A linear model for the data in the table is shown in the scatter plot.

x values: 1, 2, 4, 5, 6, 7, 8, 9

y values: 14, 12, 11, 11, 9, 7, 4. 3.5

VIsual:

x

1

2

4

5

6

7

8

9

y

14

12

11

11

9

7

4

3.5

Which two points should you use to find the equation of the model? Explain.

Use the two points you chose in Part (a) to find the slope of the linear model, rounded to three decimal places. Show your work.

What is the equation of the linear model in point-slope form?

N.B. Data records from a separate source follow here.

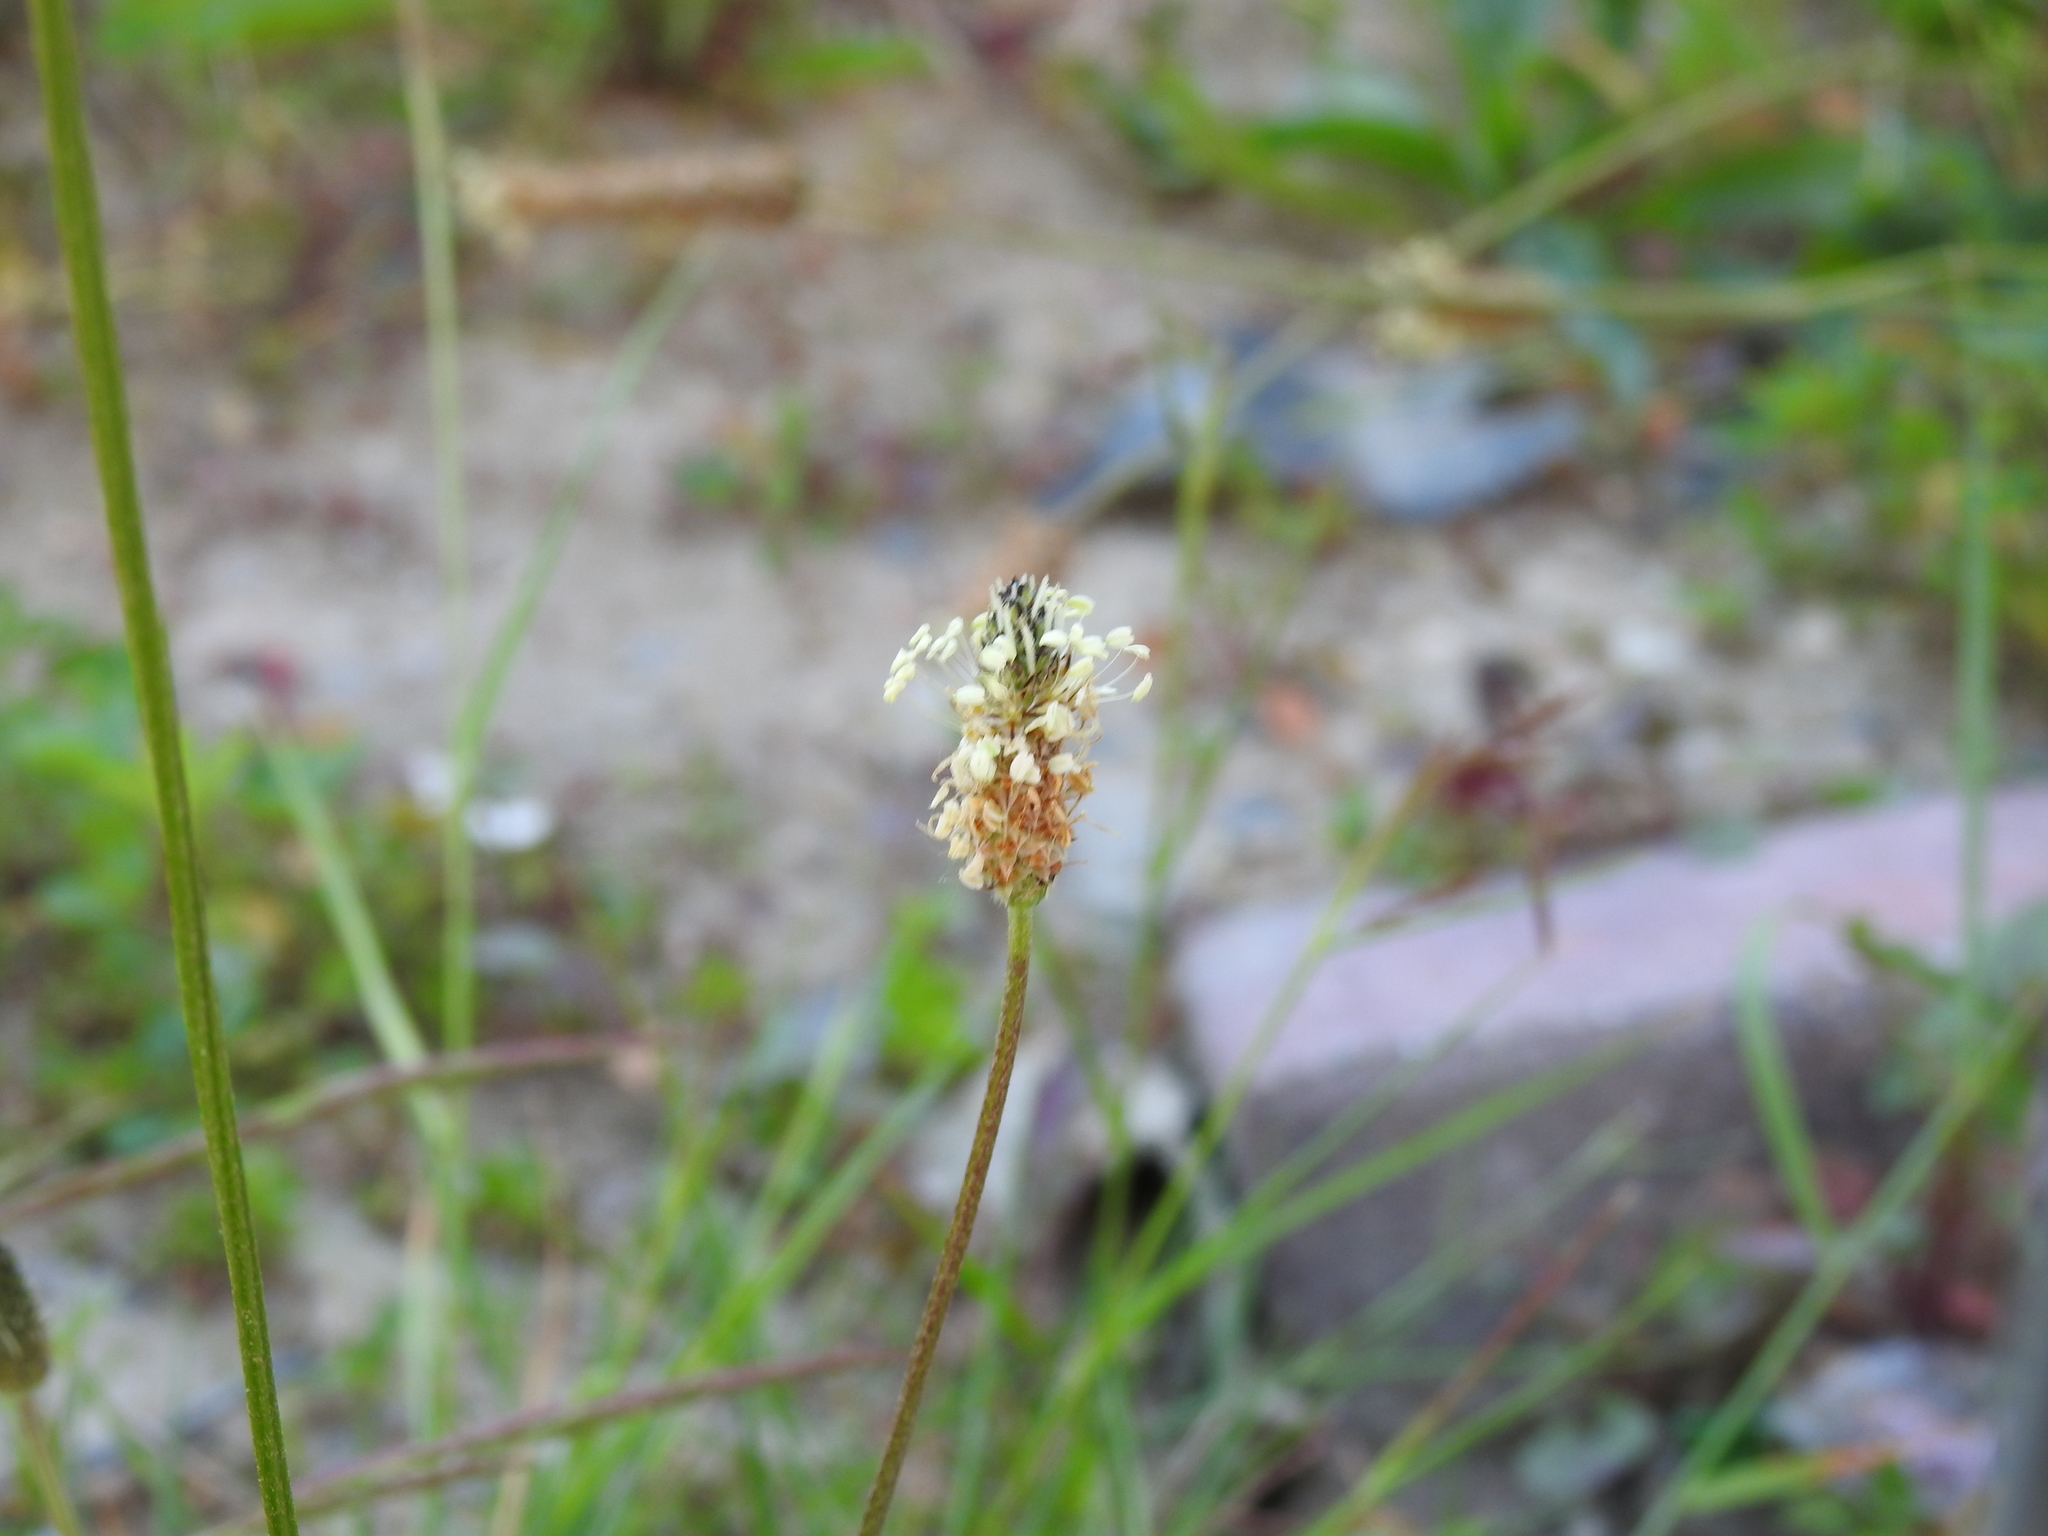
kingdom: Plantae
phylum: Tracheophyta
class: Magnoliopsida
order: Lamiales
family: Plantaginaceae
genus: Plantago
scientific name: Plantago lanceolata
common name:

Rearrange the equation you wrote in Part (c) into slope-intercept form. Show your work.

Guest Oct 28, 2018
 #1
avatar+406 
+7

Okay, let's solve this one.

 

I would personally choose the coordinates \((1 , 14)\) and \((2 , 12)\), because they are going to make my life much easier than using coordinates that have decimals in them. Therefore, when we find the slope, we have zero rounding to do.

 

Now, we are going to use the formula \(m = \frac{y_2 - y_1}{x_2 - x_1}\) to find the slope, \(m\).

 

Plugging in our numbers, we get \(m = \frac{12 - 14}{2 - 1}\), which is equal to \(\boxed{-2}\).

KnockOut  Oct 28, 2018
 #2
avatar+406 
+7

So we know that our slope is \(-2\)

 

Point slope form is in the form of \((y-y_1) = m(x - x_1)\).

 

Using our coordinate (I'm going to choose \((1 , 14)\) ), and plugging it into the formula, we get our point-slope form to be

 

\(\boxed{y-14 = -2(x-1)}\).

KnockOut  Oct 28, 2018
 #3
avatar+406 
+8

Now for the final part, we need to rearrange the eqution: \({y-14 = -2(x-1)}\) into slope-intercept form.

 

Slope-intercept form is in the form of \(y = mx + b\).

 

Rearranging our equation to look like this, we get:

 

\({y-14 = -2(x-1)}\),

\(y = -2(x-1) + 14\),

\(y = -2x + 2 + 14\)

\(y = -2x + 16\).

 

Therefore, our answer is \(\boxed{y = -2x + 16}\).

 

We can test this by inserting an ordered pair, let's say \((2,12)\).

 

\(12 = -4 + 16\),

\(12 = 12\)

 

Is this equation true? YES!!!!.. This tells us that our answer is correct!